Segment Open

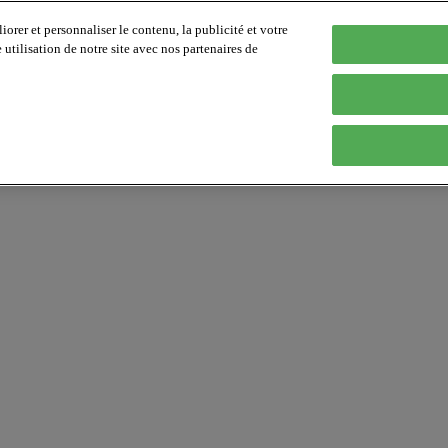
orer et personnaliser le contenu, la publicité et votre
tilisation de notre site avec nos partenaires de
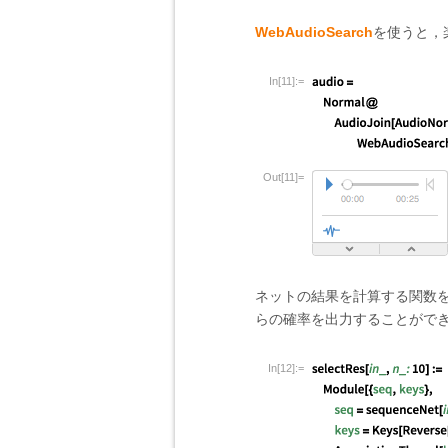
WebAudioSearch
を使うと，
In[11]:=
Out[11]=
ネットの結果を計算する関数
らの確率を出力することがで
In[12]:=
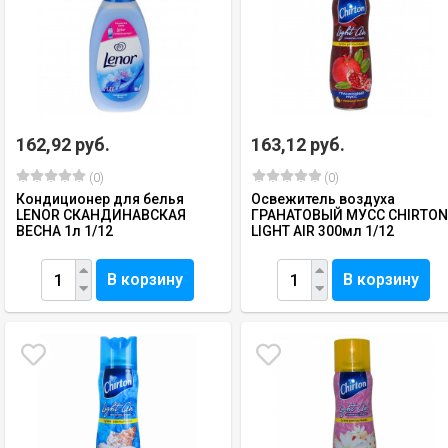
162,92 руб.
163,12 руб.
(0)
(0)
Кондиционер для белья
Освежитель воздуха
LENOR СКАНДИНАВСКАЯ
ГРАНАТОВЫЙ МУСС CHIRTO
ВЕСНА 1л 1/12
LIGHT AIR 300мл 1/12
В корзину
В корзину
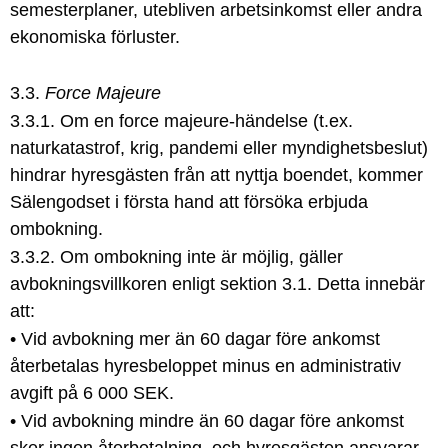
semesterplaner, utebliven arbetsinkomst eller andra
ekonomiska förluster.
3.3.
Force Majeure
3.3.1. Om en force majeure-händelse (t.ex.
naturkatastrof, krig, pandemi eller myndighetsbeslut)
hindrar hyresgästen från att nyttja boendet, kommer
Sälengodset i första hand att försöka erbjuda
ombokning.
3.3.2. Om ombokning inte är möjlig, gäller
avbokningsvillkoren enligt sektion 3.1. Detta innebär
att:
• Vid avbokning mer än 60 dagar före ankomst
återbetalas hyresbeloppet minus en administrativ
avgift på 6 000 SEK.
• Vid avbokning mindre än 60 dagar före ankomst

Segment Closed

- GOAL OF THE EXERCISE -
Find the lines in the entries above where "före" occurs, and copy each of them.

- SOLUTION TO THIS PROBLEM -
• Vid avbokning mer än 60 dagar före ankomst
• Vid avbokning mindre än 60 dagar före ankomst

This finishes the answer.